Here it is, I thought, judgment day. Finally, someone has torn the still beating (seaweed covered, barnacled) heart of my writing and flung it, shot-put style, into the sea.The thing was, Barr had noticed my seamless, cobweb-like propensity to overwrite things. I had expected him to become just as tangled in editing my writing as I occasionally do in actually writing it. Many before him had attempted the task of chopping through my prose and it always ended badly. Scores of friends and writers have suffered the same fate; stumbling around a dark Queensland backyard, drunk on XXXX, surrounded by low hanging mango branches swatting away spider webs with one of my short stories.

Thing is, one has to keep an eye out for Orb Weavers and their tricky webs.

Cause that’s what I am. I’m the literary version of a big fat Orb Weaver. By night I weave my tangled word webs only to have some poor Scottish football aficionado get tangled in my prose by the dim dawn light. Mind you, this Scott was not going to fall pray to the web. Barr set aside his copy of “Soccer Duels: A History” and like some tartan-clad Achilles he unsheathed his lead pencil (I imagine this to be to the sound of a light saber activating) and cut through my prose like it was butter. One, two, swipe, stab… and the Scott was through while I (imagine me now in some kind of spindly Aragog form) sat shocked and somewhat placid before the bleeding first page.

“Wow.”

“Yeah sorry, I havenae got to the end yet. I can stop if ya want but I thought I better check before I keep going” (only imagine this in an Ewan McGregor-usque accent)

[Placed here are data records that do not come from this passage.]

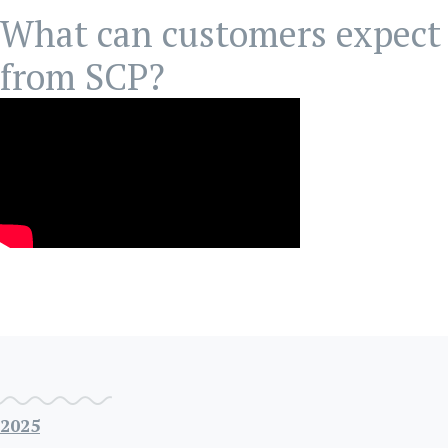
What can customers expect
from SCP?
2025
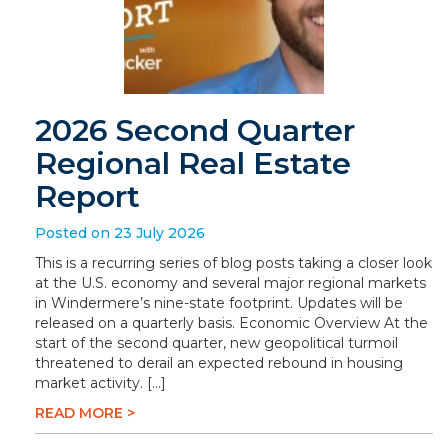
2026 Second Quarter
Regional Real Estate
Report
Posted on 23 July 2026
This is a recurring series of blog posts taking a closer look
at the U.S. economy and several major regional markets
in Windermere’s nine-state footprint. Updates will be
released on a quarterly basis. Economic Overview At the
start of the second quarter, new geopolitical turmoil
threatened to derail an expected rebound in housing
market activity. […]
READ MORE >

“Nah. Keep goin. I’m not going to freak out” (Now imagine an accent akin to a girly version of Bryan Brown in the “Shiralee”)

“Yaalrighthen.”

“Pardon?”

Ahem…

My friend Barr edited the entire three pages and each suffered the same lead treatment. Clumsy phrases were emphatically cut from between the branches of the mango tree and glistening silver pieces of web wafted to the ground where they disappeared into the dust. Standing, pencil saber in hand, was Barr, triumphant. The Orb Weaver glanced around her web. It seemed cleaner, less cluttered. She could get from one side to the other without tangling her many legs in the diamond shaped cross braces. All in all, it felt like the literary version of a trip to Ikea. It was like looking out over the ordered, meticulous show rooms and wondering how you are ever going to get the red wine stains out of your carpet. (God, I have to remember to throw out the empty wine bottles!)

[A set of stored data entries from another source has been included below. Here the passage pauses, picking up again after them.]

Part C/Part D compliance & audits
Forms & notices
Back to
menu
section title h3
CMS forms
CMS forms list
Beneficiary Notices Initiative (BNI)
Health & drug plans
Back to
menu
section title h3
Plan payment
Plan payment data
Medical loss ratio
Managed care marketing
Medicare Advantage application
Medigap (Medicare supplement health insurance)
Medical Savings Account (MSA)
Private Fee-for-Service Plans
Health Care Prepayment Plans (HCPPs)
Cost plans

So, from the much changed (but far less cluttered) web of the Orb Weaver (now nicely ordered and free of wine stains), this post goes out to my friend Barr and his sharp, ruthless pencil saber with much (if somewhat over-written gratitude). I have a copy of my novel with your name on it buddy! Only not literally… cause it still has my name on it.

1 comment:

  1. I laughed when I read this, but then thought that it may not be inteded as a joke, as I can imagine Barr quite enjoying “Soccer Duels: A History”.